The murder of Jan de Witt

Jan de Witt was the leading Dutch politician of his age, known for his opposition to the Orange family’s dynasty in his country. After a series of military defeats Jan and his brother Cornelis were set upon by a well-organized mob in The Hague, tortured, murdered, and, then cannibalized. De Witt’s supporters and most historians blame William of Orange for instigating the violence. William later assumed the throne of the Netherlands and England.

1940

The attack on Leon Trotsky

The creator of the Red Army, the instigator of the Red Terror, and brilliant Marxist theoretician, Leon Trotsky was one of the chief architects of the Bolshevik success in the Russian Revolution. He fell out, however, with Joseph Stalin and was exiled from the Soviet Union in 1929. Stalin’s wrath was not pacified by Trotsky’s absence and the dictator continued to seek his rival’s destruction, condemning him in absentia to death in a show trial.
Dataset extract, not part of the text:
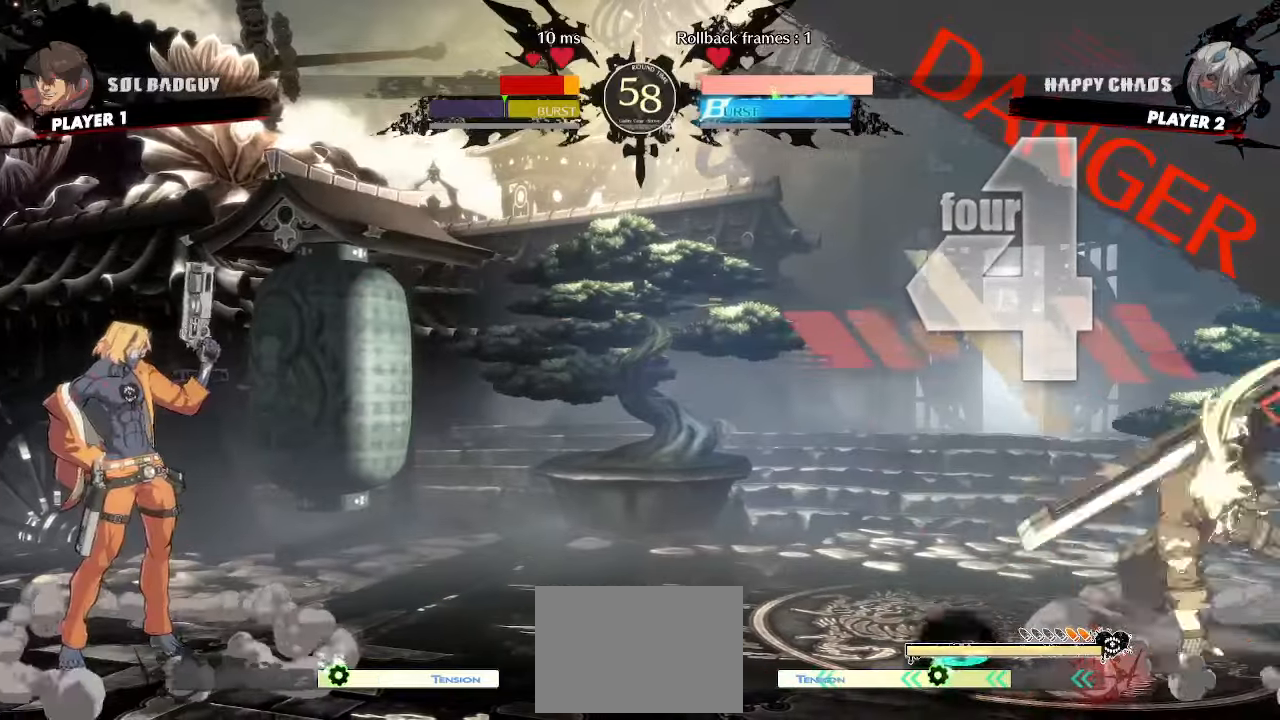
{"dt_ms": 1000, "buttons": ["DPAD_DOWN", "DPAD_RIGHT"]}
A couple of murderous attempts on his life during Trotsky’s exile in Mexico had failed but in August, 1940 Ramón Mercader, a KGB agent, struck him with an ice axe, causing his death the next day.

1968

The end of the Prague Spring

Under Premier Alexander Dubcek, the Czechoslovakian Communist party had attempted a policy of relaxing controls on freedom of expression, producing more consumer goods, and hinting at multi-party democracy. This “socialism with a human face” aroused fears among Party hardliners and their masters in Moscow. Fearing lest Dubcek’s ideas spread, Soviet leader Brezhnev ordered an invasion of Czechoslovakia by Warsaw Pact forces. Under the pretext of foiling a pro-Western coup, 20,000 troops and 2,000 tanks from the USSR, Poland, and East Germany crossed the borders and took control of the country. Dubček was deposed, replaced by a hard-liner, expelled from the Communist Party and given a job as a forestry official. His reforms were undone but his example seems to have inspired Soviet thinkers 20 years later in the period of glasnost.